I don't think Unison is actively developed anymore, but the mailing list is probably still active.
http://www.cis.upenn.edu/~bcpierce/unison/lists.html

Quarkrad
October 17th, 2008, 08:45 AM
Mazin - many thanks. out of interest - if Unison is no longer being developed what app does Ubuntu people use for simple folder sync'ing on a local machine. All I want to do is to sync' user daa folders on one hd to another hd on my pc.

vanadium
October 17th, 2008, 09:00 AM
There is probably still a yahoo user group. I have followed that some years ago.

Anyway, there is a difference between "synchronising" and "mirroring". If you just want to make one destination directory the same as a source directory, then you are "mirroring". rsync will do a perfect and fast job:

rsync -av --delete <source> <destination>

True "synchronising" is where you want to make two directories similar that have been edited each one independently.
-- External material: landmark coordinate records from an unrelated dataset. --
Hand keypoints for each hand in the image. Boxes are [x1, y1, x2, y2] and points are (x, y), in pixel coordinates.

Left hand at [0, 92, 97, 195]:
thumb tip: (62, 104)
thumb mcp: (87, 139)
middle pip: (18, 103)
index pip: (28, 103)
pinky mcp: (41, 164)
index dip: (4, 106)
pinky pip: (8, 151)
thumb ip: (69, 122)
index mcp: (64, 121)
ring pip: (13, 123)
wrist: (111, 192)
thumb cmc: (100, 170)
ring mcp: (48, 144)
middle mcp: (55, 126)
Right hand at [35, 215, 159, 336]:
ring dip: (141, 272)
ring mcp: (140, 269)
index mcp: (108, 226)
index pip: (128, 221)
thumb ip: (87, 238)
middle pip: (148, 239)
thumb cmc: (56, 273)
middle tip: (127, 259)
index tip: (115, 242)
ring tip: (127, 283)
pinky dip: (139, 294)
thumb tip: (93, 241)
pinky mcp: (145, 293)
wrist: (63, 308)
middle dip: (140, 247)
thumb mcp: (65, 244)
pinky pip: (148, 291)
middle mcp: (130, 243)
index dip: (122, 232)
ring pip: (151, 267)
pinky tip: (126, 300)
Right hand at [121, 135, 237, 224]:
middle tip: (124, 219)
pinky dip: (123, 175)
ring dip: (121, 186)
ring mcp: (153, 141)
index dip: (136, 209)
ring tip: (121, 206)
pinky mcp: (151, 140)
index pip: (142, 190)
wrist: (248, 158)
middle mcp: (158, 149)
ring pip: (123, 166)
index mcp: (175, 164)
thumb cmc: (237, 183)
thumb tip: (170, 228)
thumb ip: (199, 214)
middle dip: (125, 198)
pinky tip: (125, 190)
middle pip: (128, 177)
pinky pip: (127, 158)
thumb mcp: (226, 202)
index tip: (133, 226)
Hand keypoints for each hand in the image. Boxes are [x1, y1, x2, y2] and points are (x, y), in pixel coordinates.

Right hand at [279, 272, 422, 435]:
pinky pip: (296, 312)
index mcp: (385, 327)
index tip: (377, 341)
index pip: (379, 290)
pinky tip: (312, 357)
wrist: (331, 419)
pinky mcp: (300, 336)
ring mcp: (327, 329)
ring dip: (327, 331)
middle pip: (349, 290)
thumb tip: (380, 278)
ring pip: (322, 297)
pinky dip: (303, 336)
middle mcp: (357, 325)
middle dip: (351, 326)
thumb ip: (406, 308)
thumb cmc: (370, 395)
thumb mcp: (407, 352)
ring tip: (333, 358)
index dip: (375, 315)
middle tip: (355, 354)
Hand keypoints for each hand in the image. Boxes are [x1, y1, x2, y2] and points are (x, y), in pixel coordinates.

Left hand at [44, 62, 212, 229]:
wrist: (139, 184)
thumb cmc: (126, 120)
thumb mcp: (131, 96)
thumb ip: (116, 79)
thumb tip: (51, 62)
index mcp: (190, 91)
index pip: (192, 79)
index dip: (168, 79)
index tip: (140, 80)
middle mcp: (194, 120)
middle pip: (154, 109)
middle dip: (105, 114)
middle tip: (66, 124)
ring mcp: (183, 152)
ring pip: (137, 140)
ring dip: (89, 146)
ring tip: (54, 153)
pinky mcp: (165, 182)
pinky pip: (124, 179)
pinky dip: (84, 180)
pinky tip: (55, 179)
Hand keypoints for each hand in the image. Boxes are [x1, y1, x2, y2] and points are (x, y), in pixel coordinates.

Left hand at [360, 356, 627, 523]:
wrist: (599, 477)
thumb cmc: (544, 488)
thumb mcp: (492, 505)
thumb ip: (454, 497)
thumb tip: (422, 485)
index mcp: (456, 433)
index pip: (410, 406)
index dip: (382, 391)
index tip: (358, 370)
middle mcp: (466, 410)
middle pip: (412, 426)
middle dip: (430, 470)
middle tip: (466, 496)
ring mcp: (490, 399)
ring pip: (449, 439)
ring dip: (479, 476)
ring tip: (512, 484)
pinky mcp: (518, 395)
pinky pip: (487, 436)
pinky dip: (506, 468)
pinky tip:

Some files were updated in the source, others were updated in the destination (typical scenario for the somewhat less disciplined user working on two different computers).

There unison fills a unique gap: I know of no other program that can do that. It is capable of determining which of the two directory trees contains the most up to date version, and will for each file copy the updated version to the version that was not updated. If a file was deleted in one directory tree, and was not changed in the other, it will be deleted in the other directory as well. If a file was deleted in one directory tree, but was updated in the other, it will be copied. There is one case in which unison can not know: since the last run, you updated the same file at different times in both directories. then unison will ask which of the two versions you want to keep.

Bottom line: if you see for your self that you just want to "mirror", rsync will probably be easier.

treesurf
October 17th, 2008, 01:05 PM
There is also a graphical version of unison: unison-gtk. Easy for us command line dummies.